── Record extracts ──
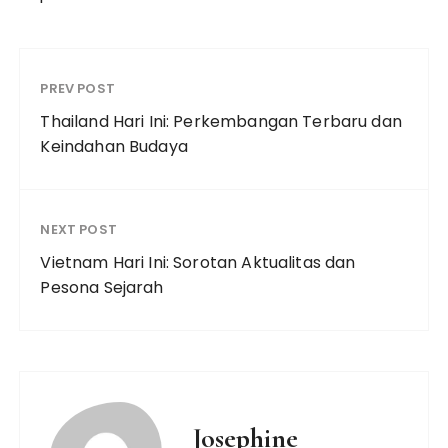
PREV POST
Thailand Hari Ini: Perkembangan Terbaru dan
Keindahan Budaya
NEXT POST
Vietnam Hari Ini: Sorotan Aktualitas dan
Pesona Sejarah
Josephine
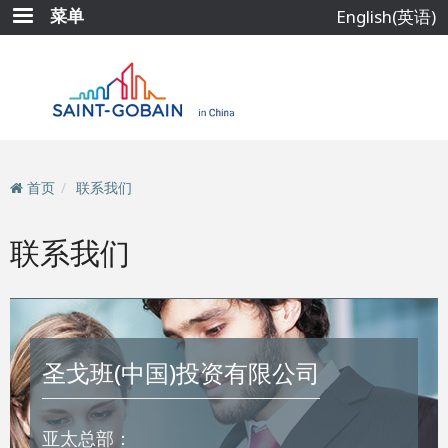
跳
菜单
English(英语)
转
到
主
要
内
容
首页
联系我们
联系我们
圣戈班(中国)投资有限公司
亚太总部：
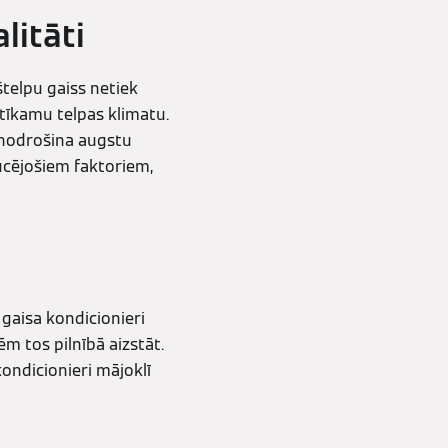
litāti
telpu gaiss netiek
atīkamu telpas klimatu.
as nodrošina augstu
aucējošiem faktoriem,
r gaisa kondicionieri
ēm tos pilnībā aizstāt.
kondicionieri mājoklī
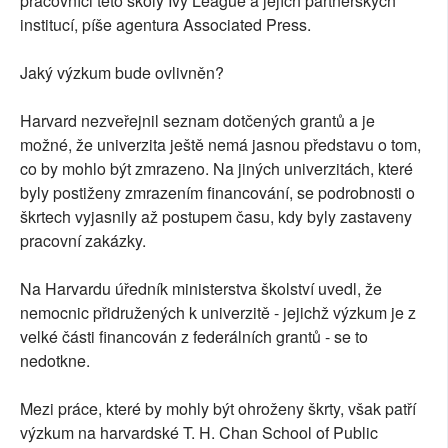
pracovníci této školy Ivy League a jejích partnerských
institucí, píše agentura Associated Press.
Jaký výzkum bude ovlivněn?
Harvard nezveřejnil seznam dotčených grantů a je
možné, že univerzita ještě nemá jasnou představu o tom,
co by mohlo být zmrazeno. Na jiných univerzitách, které
byly postiženy zmrazením financování, se podrobnosti o
škrtech vyjasnily až postupem času, kdy byly zastaveny
pracovní zakázky.
Na Harvardu úředník ministerstva školství uvedl, že
nemocnic přidružených k univerzitě - jejichž výzkum je z
velké části financován z federálních grantů - se to
nedotkne.
Mezi práce, které by mohly být ohroženy škrty, však patří
výzkum na harvardské T. H. Chan School of Public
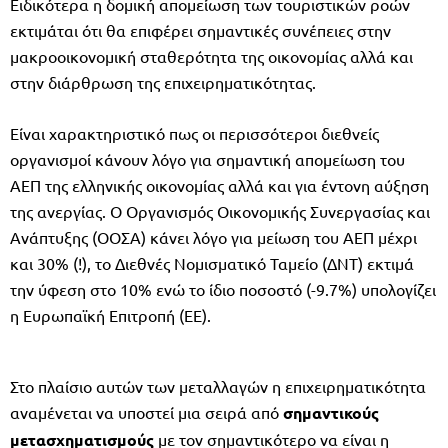
Ειδικότερα η δομική απομείωση των τουριστικών ροών
εκτιμάται ότι θα επιφέρει σημαντικές συνέπειες στην
μακροοικονομική σταθερότητα της οικονομίας αλλά και
στην διάρθρωση της επιχειρηματικότητας.
Είναι χαρακτηριστικό πως οι περισσότεροι διεθνείς
οργανισμοί κάνουν λόγο για σημαντική απομείωση του
ΑΕΠ της ελληνικής οικονομίας αλλά και για έντονη αύξηση
της ανεργίας. Ο Οργανισμός Οικονομικής Συνεργασίας και
Ανάπτυξης (ΟΟΣΑ) κάνει λόγο για μείωση του ΑΕΠ μέχρι
και 30% (!), το Διεθνές Νομισματικό Ταμείο (ΔΝΤ) εκτιμά
την ύφεση στο 10% ενώ το ίδιο ποσοστό (-9.7%) υπολογίζει
η Ευρωπαϊκή Επιτροπή (EE).
Στο πλαίσιο αυτών των μεταλλαγών η επιχειρηματικότητα
αναμένεται να υποστεί μια σειρά από
σημαντικούς
μετασχηματισμούς
με τον σημαντικότερο να είναι η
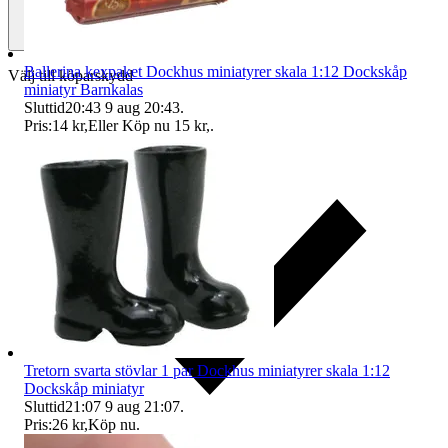
Ballerina kexpaket Dockhus miniatyrer skala 1:12 Dockskåp
Välj till köparskydd
miniatyr Barnkalas
Sluttid
20:43
9 aug 20:43
.
Pris:
14 kr
,
Eller Köp nu
15 kr
,
.
Tretorn svarta stövlar 1 par Dockhus miniatyrer skala 1:12
Dockskåp miniatyr
Sluttid
21:07
9 aug 21:07
.
Pris:
26 kr
,
Köp nu
.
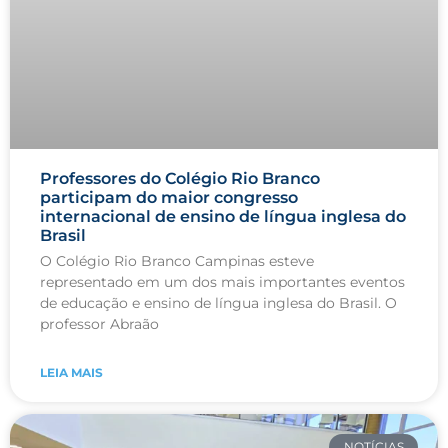
Professores do Colégio Rio Branco
participam do maior congresso
internacional de ensino de língua inglesa do
Brasil
O Colégio Rio Branco Campinas esteve
representado em um dos mais importantes eventos
de educação e ensino de língua inglesa do Brasil. O
professor Abraão
LEIA MAIS
NOTÍCIAS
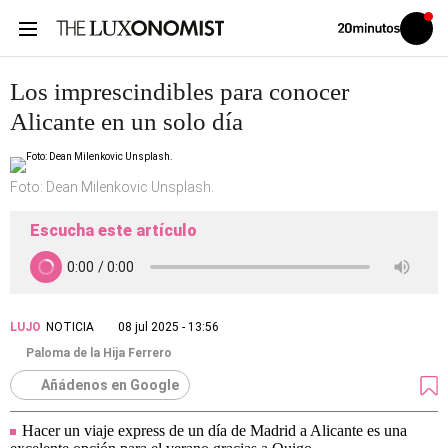
Volver
Iniciar
a
sesión
20MINUTOS.ES
Los imprescindibles para conocer
Alicante en un solo día
Foto: Dean Milenkovic Unsplash.
Escucha este artículo
LUJO
NOTICIA
08 jul 2025 - 13:56
Paloma de la Hija Ferrero
Añádenos en Google
Hacer un viaje express de un día de Madrid a Alicante es una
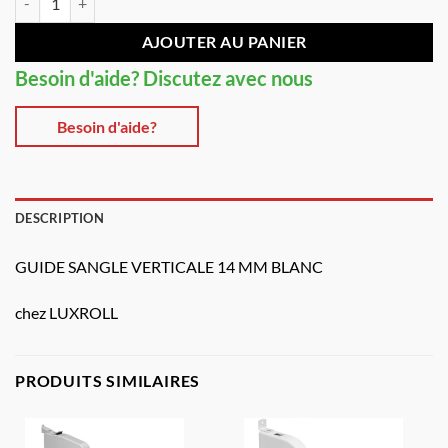
AJOUTER AU PANIER
Besoin d'aide? Discutez avec nous
Besoin d'aide?
DESCRIPTION
GUIDE SANGLE VERTICALE 14 MM BLANC
chez LUXROLL
PRODUITS SIMILAIRES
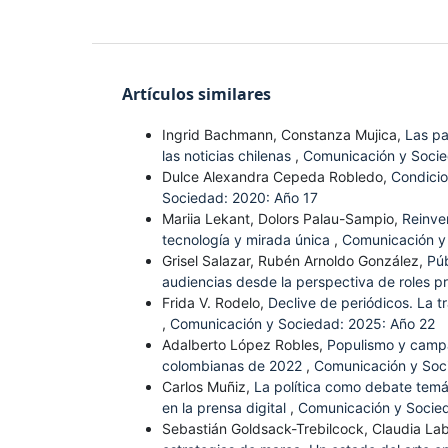
Artículos similares
Ingrid Bachmann, Constanza Mujica,
Las pa
las noticias chilenas
,
Comunicación y Socie
Dulce Alexandra Cepeda Robledo,
Condicio
Sociedad: 2020: Año 17
Mariia Lekant, Dolors Palau-Sampio,
Reinven
tecnología y mirada única
,
Comunicación y
Grisel Salazar, Rubén Arnoldo González,
Púb
audiencias desde la perspectiva de roles p
Frida V. Rodelo,
Declive de periódicos. La t
,
Comunicación y Sociedad: 2025: Año 22
Adalberto López Robles,
Populismo y campañ
colombianas de 2022
,
Comunicación y Soc
Carlos Muñiz,
La política como debate temá
en la prensa digital
,
Comunicación y Socied
Sebastián Goldsack-Trebilcock, Claudia La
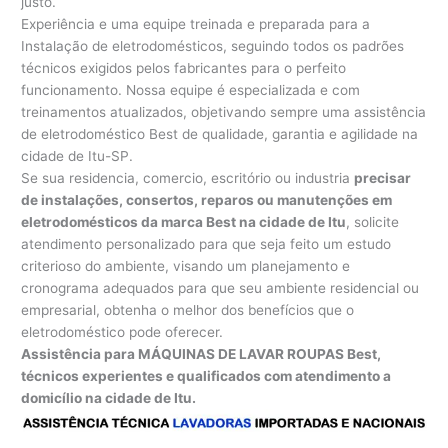
justo.
Experiência e uma equipe treinada e preparada para a
Instalação de eletrodomésticos, seguindo todos os padrões
técnicos exigidos pelos fabricantes para o perfeito
funcionamento. Nossa equipe é especializada e com
treinamentos atualizados, objetivando sempre uma assistência
de eletrodoméstico Best de qualidade, garantia e agilidade na
cidade de Itu-SP.
Se sua residencia, comercio, escritório ou industria
precisar
de instalações, consertos, reparos ou manutenções em
eletrodomésticos da marca Best na cidade de Itu
, solicite
atendimento personalizado para que seja feito um estudo
criterioso do ambiente, visando um planejamento e
cronograma adequados para que seu ambiente residencial ou
empresarial, obtenha o melhor dos benefícios que o
eletrodoméstico pode oferecer.
Assistência para MÁQUINAS DE LAVAR ROUPAS Best,
técnicos experientes e qualificados com atendimento a
domicílio na cidade de Itu.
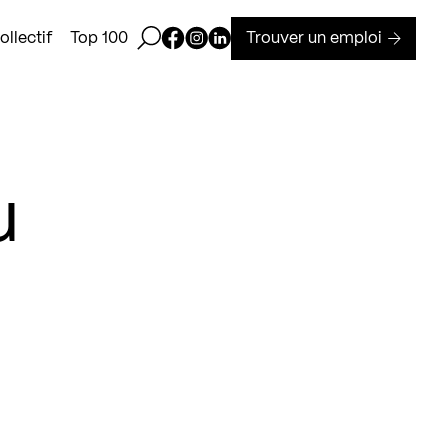
Ouvrir la barre de recherche
Page Facebook de Kollectif
Page Instagram de Kollectif
Page Linkedin de Kollectif
Trouver un emploi
llectif
Top 100
u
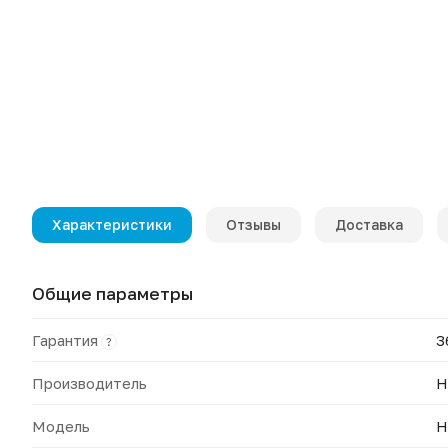
Характеристики
Отзывы
Доставка
Общие параметры
Гарантия
3
?
Производитель
H
Модель
H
───
§ **The problem**:
Reproduce every line of text from the records above without any changes, leaving out the pictures.

§ **Answer area**:
PREV POST
Thailand Hari Ini: Perkembangan Terbaru dan
Keindahan Budaya
NEXT POST
Vietnam Hari Ini: Sorotan Aktualitas dan
Pesona Sejarah
Josephine
跳
菜单
English(英语)
转
到
主
要
内
容
首页
联系我们
联系我们
圣戈班(中国)投资有限公司
亚太总部：
litāti
telpu gaiss netiek
atīkamu telpas klimatu.
as nodrošina augstu
aucējošiem faktoriem,
r gaisa kondicionieri
ēm tos pilnībā aizstāt.
kondicionieri mājoklī
pracovníci této školy Ivy League a jejích partnerských
institucí, píše agentura Associated Press.
Jaký výzkum bude ovlivněn?
Harvard nezveřejnil seznam dotčených grantů a je
možné, že univerzita ještě nemá jasnou představu o tom,
co by mohlo být zmrazeno. Na jiných univerzitách, které
byly postiženy zmrazením financování, se podrobnosti o
škrtech vyjasnily až postupem času, kdy byly zastaveny
pracovní zakázky.
Na Harvardu úředník ministerstva školství uvedl, že
nemocnic přidružených k univerzitě - jejichž výzkum je z
velké části financován z federálních grantů - se to
nedotkne.
Mezi práce, které by mohly být ohroženy škrty, však patří
výzkum na harvardské T. H. Chan School of Public
Ειδικότερα η δομική απομείωση των τουριστικών ροών
εκτιμάται ότι θα επιφέρει σημαντικές συνέπειες στην
μακροοικονομική σταθερότητα της οικονομίας αλλά και
στην διάρθρωση της επιχειρηματικότητας.
Είναι χαρακτηριστικό πως οι περισσότεροι διεθνείς
οργανισμοί κάνουν λόγο για σημαντική απομείωση του
ΑΕΠ της ελληνικής οικονομίας αλλά και για έντονη αύξηση
της ανεργίας. Ο Οργανισμός Οικονομικής Συνεργασίας και
Ανάπτυξης (ΟΟΣΑ) κάνει λόγο για μείωση του ΑΕΠ μέχρι
και 30% (!), το Διεθνές Νομισματικό Ταμείο (ΔΝΤ) εκτιμά
την ύφεση στο 10% ενώ το ίδιο ποσοστό (-9.7%) υπολογίζει
η Ευρωπαϊκή Επιτροπή (EE).
Στο πλαίσιο αυτών των μεταλλαγών η επιχειρηματικότητα
αναμένεται να υποστεί μια σειρά από
σημαντικούς
μετασχηματισμούς
με τον σημαντικότερο να είναι η
Ballerina kexpaket Dockhus miniatyrer skala 1:12 Dockskåp
Välj till köparskydd
miniatyr Barnkalas
Sluttid
20:43
9 aug 20:43
.
Pris:
14 kr
,
Eller Köp nu
15 kr
,
.
Tretorn svarta stövlar 1 par Dockhus miniatyrer skala 1:12
Dockskåp miniatyr
Sluttid
21:07
9 aug 21:07
.
Pris:
26 kr
,
Köp nu
.
Professores do Colégio Rio Branco
participam do maior congresso
internacional de ensino de língua inglesa do
Brasil
O Colégio Rio Branco Campinas esteve
representado em um dos mais importantes eventos
de educação e ensino de língua inglesa do Brasil. O
professor Abraão
LEIA MAIS
NOTÍCIAS
Volver
Iniciar
a
sesión
20MINUTOS.ES
Los imprescindibles para conocer
Alicante en un solo día
Foto: Dean Milenkovic Unsplash.
Escucha este artículo
LUJO
NOTICIA
08 jul 2025 - 13:56
Paloma de la Hija Ferrero
Añádenos en Google
Hacer un viaje express de un día de Madrid a Alicante es una
AJOUTER AU PANIER
Besoin d'aide? Discutez avec nous
Besoin d'aide?
DESCRIPTION
GUIDE SANGLE VERTICALE 14 MM BLANC
chez LUXROLL
PRODUITS SIMILAIRES
Artículos similares
Ingrid Bachmann, Constanza Mujica,
Las pa
las noticias chilenas
,
Comunicación y Socie
Dulce Alexandra Cepeda Robledo,
Condicio
Sociedad: 2020: Año 17
Mariia Lekant, Dolors Palau-Sampio,
Reinven
tecnología y mirada única
,
Comunicación y
Grisel Salazar, Rubén Arnoldo González,
Púb
audiencias desde la perspectiva de roles p
Frida V. Rodelo,
Declive de periódicos. La t
,
Comunicación y Sociedad: 2025: Año 22
Adalberto López Robles,
Populismo y campañ
colombianas de 2022
,
Comunicación y Soc
Carlos Muñiz,
La política como debate temá
en la prensa digital
,
Comunicación y Socied
Sebastián Goldsack-Trebilcock, Claudia La
justo.
Experiência e uma equipe treinada e preparada para a
Instalação de eletrodomésticos, seguindo todos os padrões
técnicos exigidos pelos fabricantes para o perfeito
funcionamento. Nossa equipe é especializada e com
treinamentos atualizados, objetivando sempre uma assistência
de eletrodoméstico Best de qualidade, garantia e agilidade na
cidade de Itu-SP.
Se sua residencia, comercio, escritório ou industria
precisar
de instalações, consertos, reparos ou manutenções em
eletrodomésticos da marca Best na cidade de Itu
, solicite
atendimento personalizado para que seja feito um estudo
criterioso do ambiente, visando um planejamento e
cronograma adequados para que seu ambiente residencial ou
empresarial, obtenha o melhor dos benefícios que o
eletrodoméstico pode oferecer.
Assistência para MÁQUINAS DE LAVAR ROUPAS Best,
técnicos experientes e qualificados com atendimento a
domicílio na cidade de Itu.
Ouvrir la barre de recherche
Page Facebook de Kollectif
Page Instagram de Kollectif
Page Linkedin de Kollectif
Trouver un emploi
llectif
Top 100
u
Характеристики
Отзывы
Доставка
Общие параметры
Гарантия
3
?
Производитель
H
Модель
H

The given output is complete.